=== Section Start ===
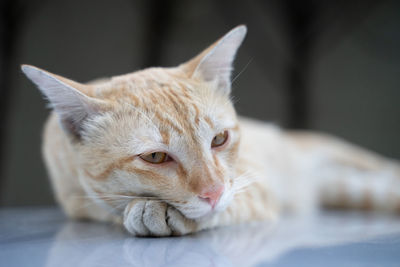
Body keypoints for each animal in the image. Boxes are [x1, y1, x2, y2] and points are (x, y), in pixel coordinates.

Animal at [21, 26, 400, 238]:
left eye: (219, 139)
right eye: (155, 156)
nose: (214, 192)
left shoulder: (253, 185)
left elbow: (231, 206)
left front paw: (155, 213)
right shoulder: (76, 199)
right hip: (351, 189)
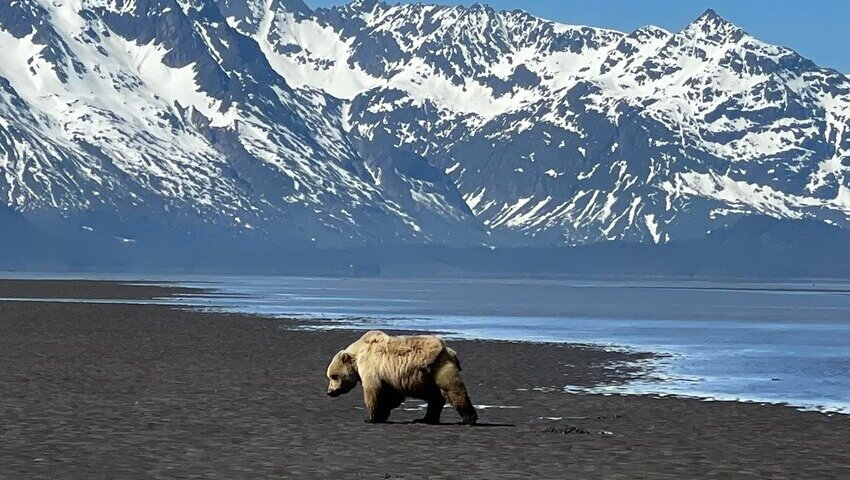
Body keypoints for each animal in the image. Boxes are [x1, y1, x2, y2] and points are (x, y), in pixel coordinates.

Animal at [324, 330, 476, 424]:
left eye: (334, 376)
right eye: (330, 376)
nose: (330, 392)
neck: (357, 354)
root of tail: (450, 352)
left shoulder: (371, 367)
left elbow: (373, 392)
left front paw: (372, 418)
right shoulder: (389, 376)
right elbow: (391, 394)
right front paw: (383, 413)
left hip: (439, 368)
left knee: (453, 390)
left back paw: (469, 418)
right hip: (425, 378)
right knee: (435, 397)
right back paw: (425, 419)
=== Section End ===
## EXERCISE PROMPT
Check the data line by line and report how many lines contain "shoulder" as a word or string, giving nothing besides the number.

## COMPLETED TASK
4